» データ一覧
□ □ □
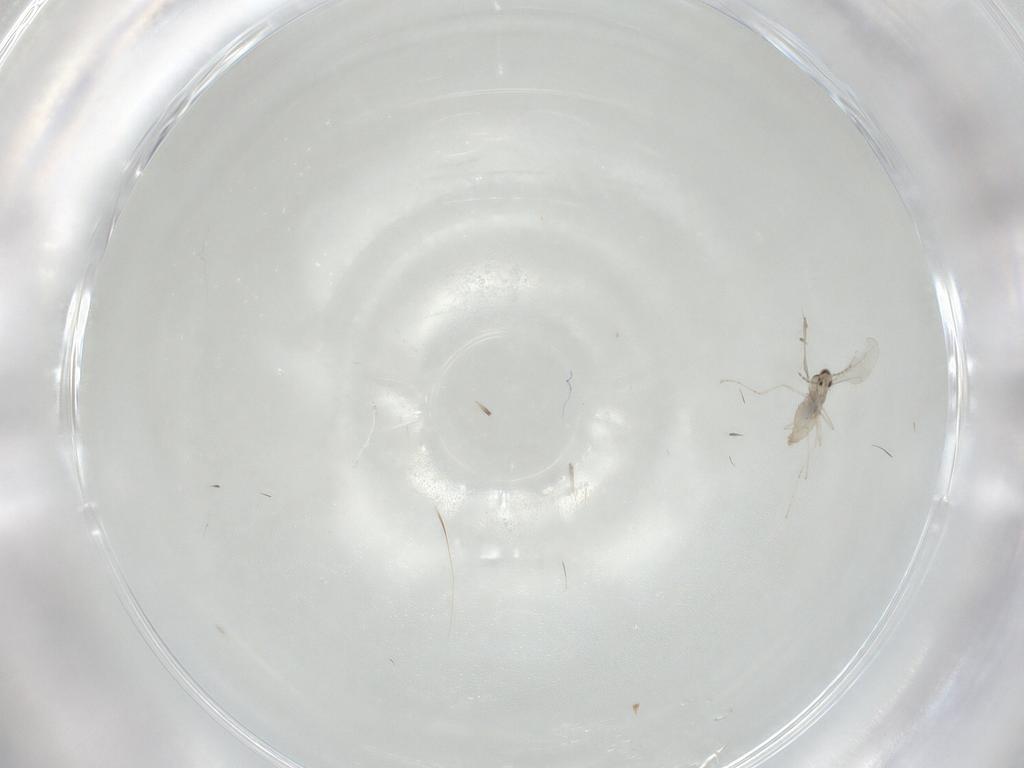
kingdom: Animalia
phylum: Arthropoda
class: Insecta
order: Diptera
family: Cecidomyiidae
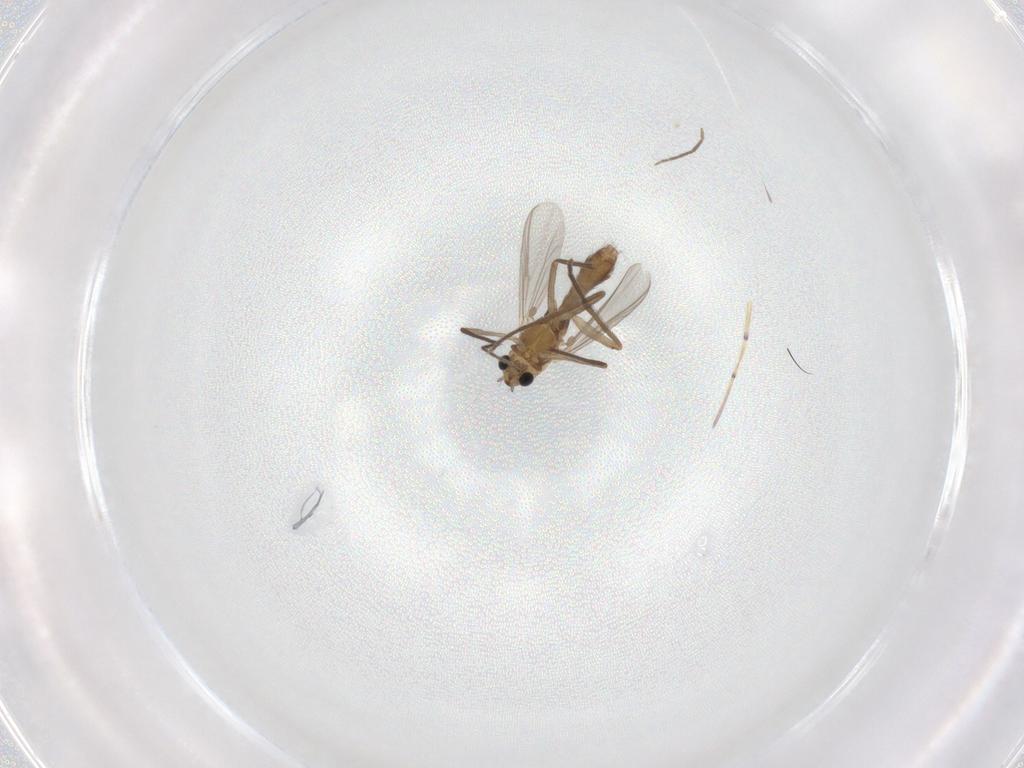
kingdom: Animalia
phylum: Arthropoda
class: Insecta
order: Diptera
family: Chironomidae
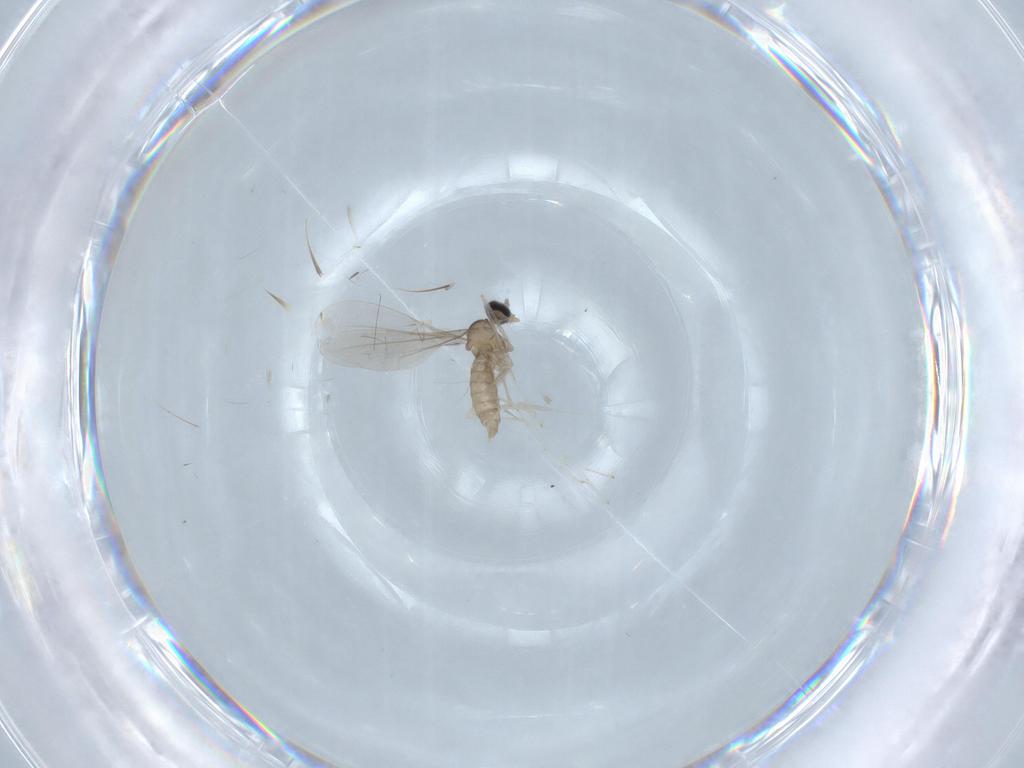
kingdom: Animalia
□ □ □
» 指示と条件
上のデータの行を、すべてのデータについて一字一句変えずに書き写してください。画像は解答に含めないでください。

» 本問の解答
kingdom: Animalia
phylum: Arthropoda
class: Insecta
order: Diptera
family: Cecidomyiidae
kingdom: Animalia
phylum: Arthropoda
class: Insecta
order: Diptera
family: Chironomidae
kingdom: Animalia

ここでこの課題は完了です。